The agony I was feeling right now was greater than anything else, the tears kept coming, in little sobs, until we ended up sitting down, as I sobbed into his shirt, his strong arms wrapped around me. Everything rushed through my head. Regret, Regret, Regret. Why? Why. Why. Hate, Hate, Hate. for myself.
He looked at me, eyes glassy, before saying. "I'm sorry for what I said to him today." The 'him' hung in the air with us, neither of us wanting to bring Cassian into this special moment. "I'm sorry for leaving you and not making you listen. I'm sorry for not making sure you didn't do anything you regret.
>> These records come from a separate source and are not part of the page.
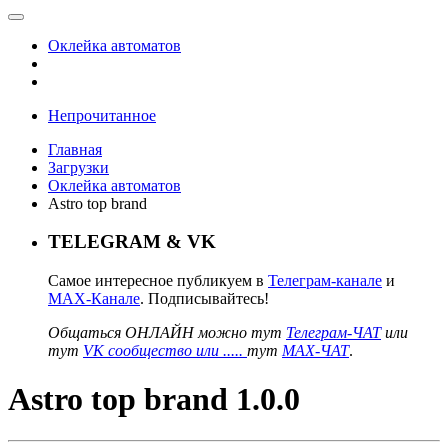
Оклейка автоматов
Непрочитанное
Главная
Загрузки
Оклейка автоматов
Astro top brand
TELEGRAM & VK
Самое интересное публикуем в
Телеграм-канале
и
MAX-Канале
. Подписывайтесь!
Общаться ОНЛАЙН можно тут
Телеграм-ЧАТ
или
тут
VK сообщество или .....
тут
MAX-ЧАТ
.
Astro top brand 1.0.0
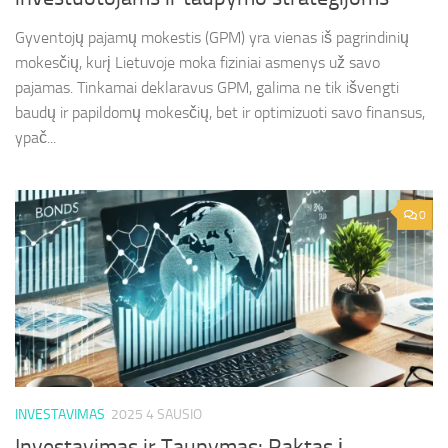
Gyventojų pajamų mokestis (GPM) yra vienas iš pagrindinių
mokesčių, kurį Lietuvoje moka fiziniai asmenys už savo
pajamas. Tinkamai deklaravus GPM, galima ne tik išvengti
baudų ir papildomų mokesčių, bet ir optimizuoti savo finansus,
ypač...
0
INVESTAVIMAS
2025 4 SAUSIO
Investavimas ir Taupymas: Raktas į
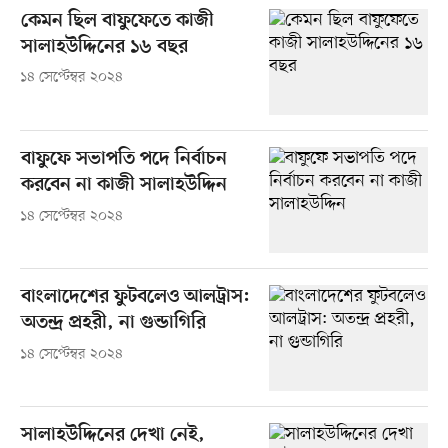
কেমন ছিল বাফুফেতে কাজী
সালাহউদ্দিনের ১৬ বছর
১৪ সেপ্টেম্বর ২০২৪
বাফুফে সভাপতি পদে নির্বাচন
করবেন না কাজী সালাহউদ্দিন
১৪ সেপ্টেম্বর ২০২৪
বাংলাদেশের ফুটবলেও আলট্রাস:
অতন্দ্র প্রহরী, না গুন্ডাগিরি
১৪ সেপ্টেম্বর ২০২৪
সালাহউদ্দিনের দেখা নেই,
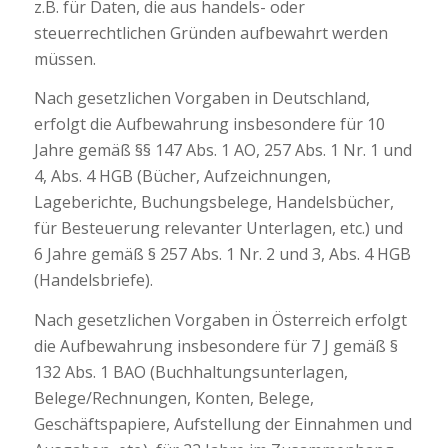
z.B. für Daten, die aus handels- oder
steuerrechtlichen Gründen aufbewahrt werden
müssen.
Nach gesetzlichen Vorgaben in Deutschland,
erfolgt die Aufbewahrung insbesondere für 10
Jahre gemäß §§ 147 Abs. 1 AO, 257 Abs. 1 Nr. 1 und
4, Abs. 4 HGB (Bücher, Aufzeichnungen,
Lageberichte, Buchungsbelege, Handelsbücher,
für Besteuerung relevanter Unterlagen, etc.) und
6 Jahre gemäß § 257 Abs. 1 Nr. 2 und 3, Abs. 4 HGB
(Handelsbriefe).
Nach gesetzlichen Vorgaben in Österreich erfolgt
die Aufbewahrung insbesondere für 7 J gemäß §
132 Abs. 1 BAO (Buchhaltungsunterlagen,
Belege/Rechnungen, Konten, Belege,
Geschäftspapiere, Aufstellung der Einnahmen und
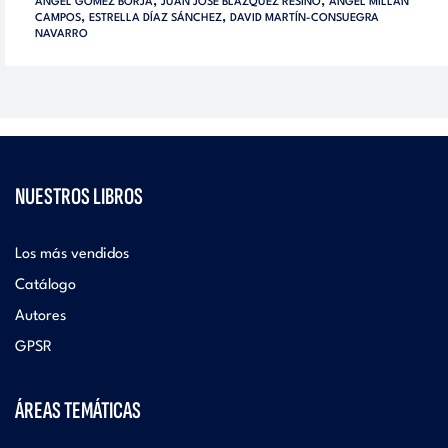
,
,
ÁNGEL GÓMEZ BORJA
JUAN JOSÉ BLÁZQUEZ RESINO
ÁNGEL MILLÁN
,
,
CAMPOS
ESTRELLA DÍAZ SÁNCHEZ
DAVID MARTÍN-CONSUEGRA
NAVARRO
NUESTROS LIBROS
Los más vendidos
Catálogo
Autores
GPSR
ÁREAS TEMÁTICAS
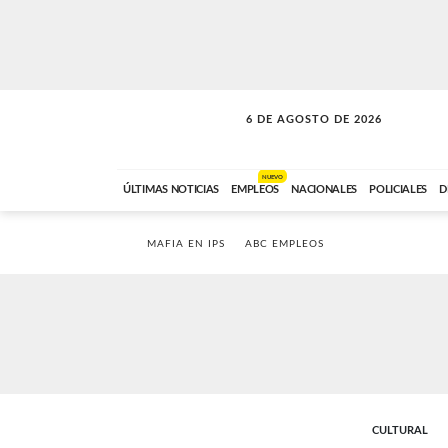
6 DE AGOSTO DE 2026
SOLO MÚSICA
ABC FM
00:00 A 05:59
NUEVO
ÚLTIMAS NOTICIAS
EMPLEOS
NACIONALES
POLICIALES
D
MAFIA EN IPS
ABC EMPLEOS
CULTURAL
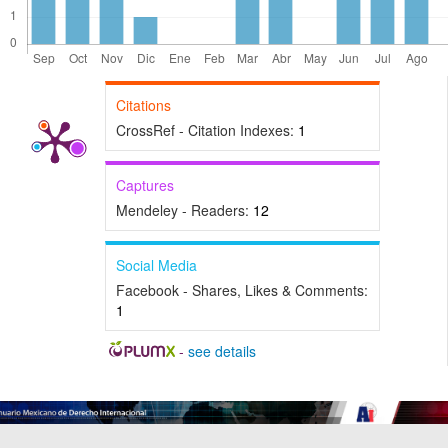
Citations
CrossRef - Citation Indexes:
1
Captures
Mendeley - Readers:
12
Social Media
Facebook - Shares, Likes & Comments:
1
-
see details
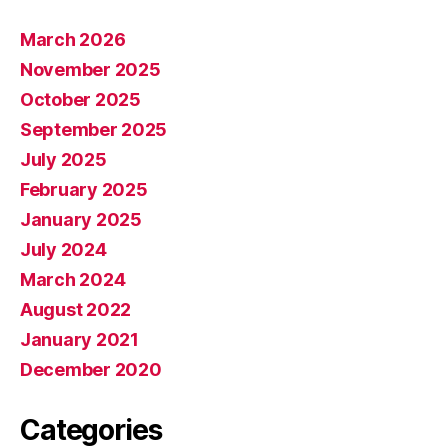
March 2026
November 2025
October 2025
September 2025
July 2025
February 2025
January 2025
July 2024
March 2024
August 2022
January 2021
December 2020
Categories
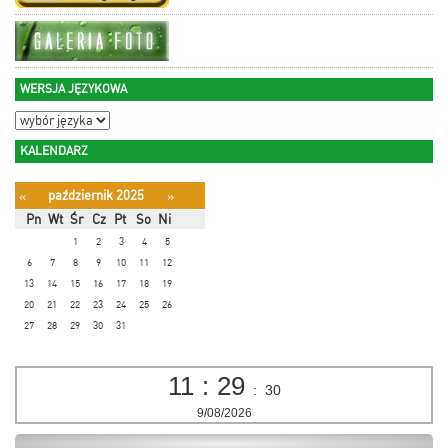
WERSJA JĘZYKOWA
KALENDARZ
październik 2025
«
»
Pn
Wt
Śr
Cz
Pt
So
Ni
1
2
3
4
5
6
7
8
9
10
11
12
13
14
15
16
17
18
19
20
21
22
23
24
25
26
27
28
29
30
31
11
:
29
:
31
9/08/2026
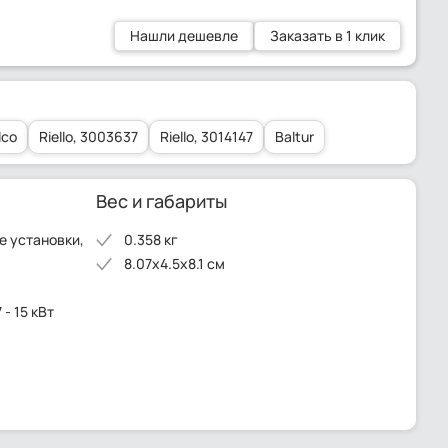
Нашли дешевле
Заказать в 1 клик
lco
Riello, 3003637
Riello, 3014147
Baltur
Вес и габариты
 установки,
0.358 кг
8.07x4.5x8.1 см
- 15 кВт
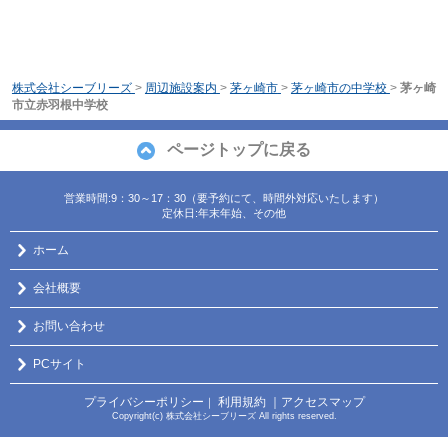
株式会社シーブリーズ
>
周辺施設案内
>
茅ヶ崎市
>
茅ヶ崎市の中学校
>
茅ヶ崎
市立赤羽根中学校
ページトップに戻る
営業時間:9：30～17：30（要予約にて、時間外対応いたします）
定休日:年末年始、その他
ホーム
会社概要
お問い合わせ
PCサイト
プライバシーポリシー
利用規約
｜アクセスマップ
｜
Copyright(c) 株式会社シーブリーズ All rights reserved.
I'm sorry for being that stupid. Because of me thousands of innocents are dead."
Suddenly he got up, offering me a hand. A pained expression on his face.
"Even if just for a night, please help me forget everything. Dance?" he said, like old memories come back again. I nodded slowly. His hand settled on my hip, and mine on his shoulder, other hands linked as we began to sway, not in a romantic way, but in a way that said, finally. I've missed you. I'm here for you.
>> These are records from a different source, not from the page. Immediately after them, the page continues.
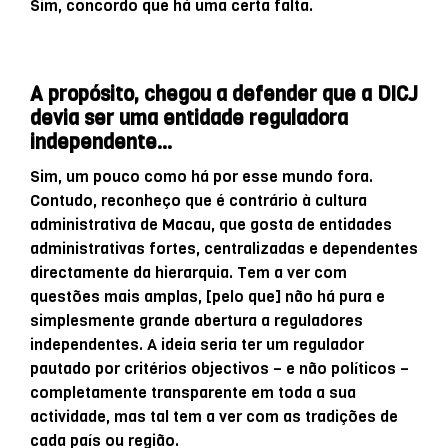
Sim, concordo que há uma certa falta.
A propósito, chegou a defender que a DICJ
devia ser uma entidade reguladora
independente…
Sim, um pouco como há por esse mundo fora.
Contudo, reconheço que é contrário à cultura
administrativa de Macau, que gosta de entidades
administrativas fortes, centralizadas e dependentes
directamente da hierarquia. Tem a ver com
questões mais amplas, [pelo que] não há pura e
simplesmente grande abertura a reguladores
independentes. A ideia seria ter um regulador
pautado por critérios objectivos – e não políticos –
completamente transparente em toda a sua
actividade, mas tal tem a ver com as tradições de
cada país ou região.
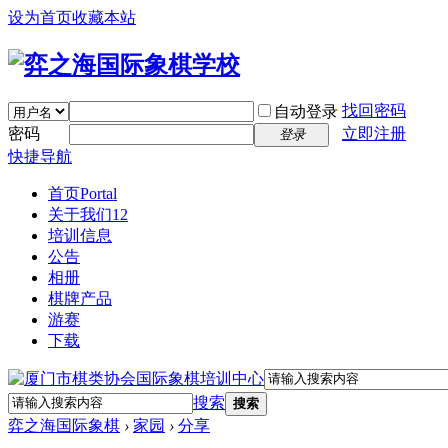
设为首页
收藏本站
找回密码
自动登录
密码
立即注册
登录
快捷导航
首页
Portal
关于我们12
培训信息
公告
相册
棋牌产品
游赛
下载
搜索
搜索
弈之海国际象棋
›
家园
›
分享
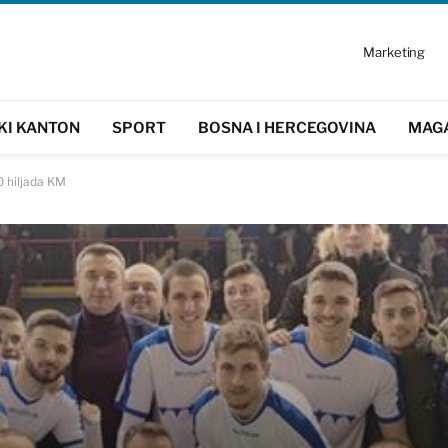
Marketing
KI KANTON
SPORT
BOSNA I HERCEGOVINA
MAG
0 hiljada KM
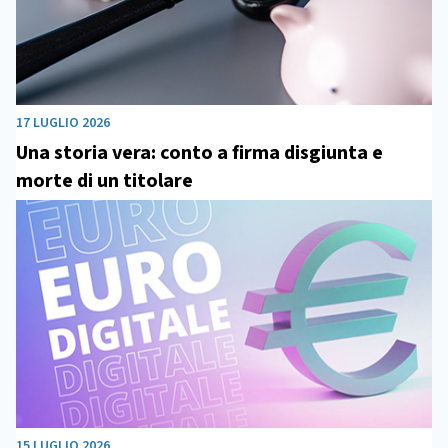
17 LUGLIO 2026
Una storia vera: conto a firma disgiunta e
morte di un titolare
15 LUGLIO 2026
When I finally calmed down, about an hour later we finished dancing, before we bowed and I curtsied. I layed on the floor, Ezra next to me. We just looked at the stars together. Just like that amazing night two years ago. For a little while it was just Ezra and Juliette again. Just two kids doing their best to stay together, as the whole world tries to draw us apart. For just a little while, I didn't have a fiance, and we were together again. Ezra and Juliette, two halves to the same heart.
He leaned over and whispered to me, "I still miss you. Like the stars miss the sun in the morning sky." He gave me a light kiss, not on my mouth, but on the side. Then one on the tip of my nose, then my forehead. Everywhere but my lips.
"Juliette, I am yours, now and forever. When you're ready to be mine, I'll be here." We were together, like we dreamed of, and when I finally climbed back into bed, I had an identical dream to my dream two years ago. A dream once again of forever.